To me, this is indicative of the highly complex nature of farms and farming. I believe the warnings against farmers blindly following practices that have been implemented in contexts that do not relate to the one they are in, especially in terms of another country, are valid. On the other hand, I believe that traditional academics and agricultural research is also missing the progress that has been made on many farms. The outcome of this is that I have become a proponent of encouraging farmers to experiment with practices that resonate with them on a piece of land where they are willing for the experiment to fail. And further, that they do not draw broad conclusions from such an experiment, but rather that they treat all experimentation as continuous learning.

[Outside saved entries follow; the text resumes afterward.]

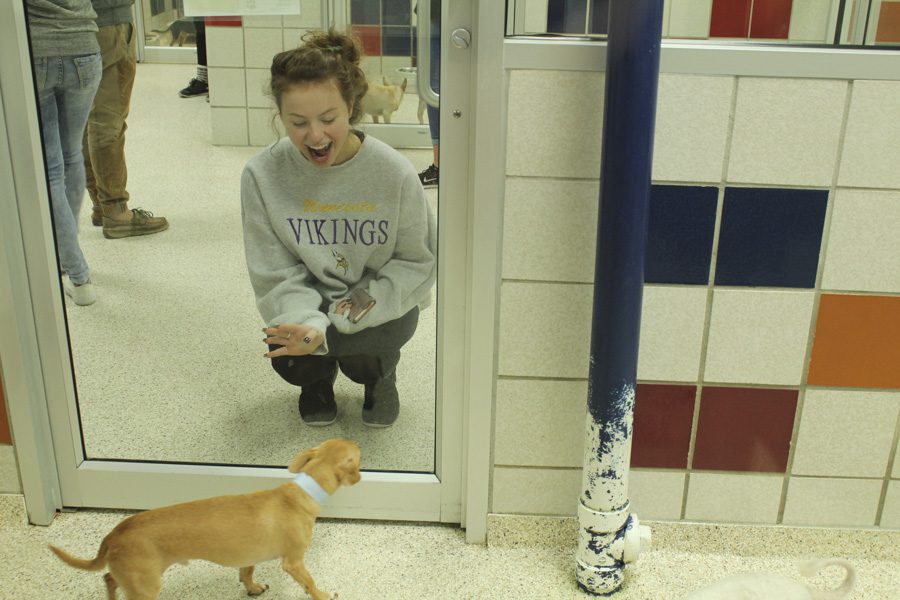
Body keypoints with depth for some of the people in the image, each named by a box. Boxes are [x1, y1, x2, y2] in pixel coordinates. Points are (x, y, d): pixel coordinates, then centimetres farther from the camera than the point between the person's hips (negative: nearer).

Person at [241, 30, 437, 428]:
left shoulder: (394, 172, -19)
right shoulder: (262, 175, -17)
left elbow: (419, 261, -8)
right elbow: (274, 276, -12)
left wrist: (368, 300, -25)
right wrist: (312, 324, -32)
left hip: (379, 302, -1)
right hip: (308, 301, 2)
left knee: (361, 356, -32)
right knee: (289, 360, -28)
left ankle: (380, 375, 10)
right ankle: (319, 378, 14)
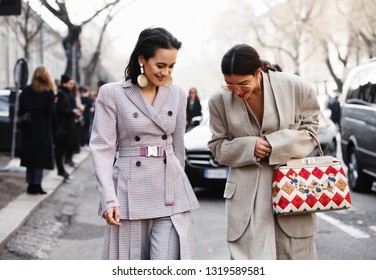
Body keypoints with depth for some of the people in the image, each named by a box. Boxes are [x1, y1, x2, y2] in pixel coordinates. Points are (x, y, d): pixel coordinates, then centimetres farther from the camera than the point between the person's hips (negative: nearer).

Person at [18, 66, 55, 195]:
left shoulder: (26, 90, 3)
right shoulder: (49, 92, -7)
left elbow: (21, 110, 2)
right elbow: (50, 111, -11)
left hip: (28, 128, 4)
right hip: (42, 129, -3)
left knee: (30, 155, 11)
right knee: (40, 156, 2)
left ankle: (31, 184, 11)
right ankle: (36, 185, -1)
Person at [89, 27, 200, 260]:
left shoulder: (177, 95, 9)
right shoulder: (112, 94, -3)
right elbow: (102, 148, -6)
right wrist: (109, 198, -15)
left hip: (171, 192, 2)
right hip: (131, 191, -2)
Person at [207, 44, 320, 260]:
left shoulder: (296, 87, -8)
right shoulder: (220, 101, -4)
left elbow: (309, 130, 3)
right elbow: (218, 147, 7)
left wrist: (275, 145, -13)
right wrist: (249, 147, -13)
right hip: (246, 194, 0)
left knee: (297, 254, 8)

People who advocate for regenerative agriculture often use terminology such as “farming with nature”. Although I understand that what people probably mean by this is to farm in a way that facilitates, protects and benefits from ecosystem services and mutualist relationships where possible instead of artificial means. That is a noble approach, but it is not the impression that I often get. I have more often than not, gotten the impression that people are talking about farming in a way that is directly consistent with how nature functions. This is one of the sticking points for me when I start to disconnect with regenerative agriculture proponents. I believe that it is important to acknowledge that all agroecosystems are no longer natural ecosystems. As soon as we started putting up fences, planting foreign plants, introducing foreign animals, and implementing any other form of management, these stopped being natural ecosystems. In many farming contexts, the climate and geography do not facilitate optimised agricultural production. Examples of this are when you find large irrigated areas producing high biomass in desert areas or areas that have inherently poor soil which now support high-yielding crops and/or pastures. These areas have been manipulated, either by the addition of nutrients to the soil and/or the addition of water. In such areas, the goal cannot be to restore these farming systems to their natural state, as this would preclude profitable farming from taking place. Although this said, I do not believe that any of the principles of regenerative agriculture are not applicable to the successful transition towards more sustainable farming in these areas. I think the problem arises from the way that people talk about regenerative agriculture, rather than the principles on which it is based.

Cattle grazing


I believe in the overall goals of minimising environmental impact, promoting biodiversity, contributing to food security, being socially responsible, and long-term profitability in agriculture. I do not think it matters what we call it, but rather that the goals are emphasised.

Most importantly though, I believe that more sustainable food production will not be achieved by farmers simply implementing the supposedly correct list of practices. More sustainable production will only be achieved through a high level of execution of practices that positively contribute towards these goals. The practices and farming systems may vary from farm to farm, but as long as the practices produce a result towards the shared goals, then there will be progress in agriculture. And I believe that this will take a significant investment of effort, shared learning, humility, resources, and collaboration from every stakeholder involved in agriculture.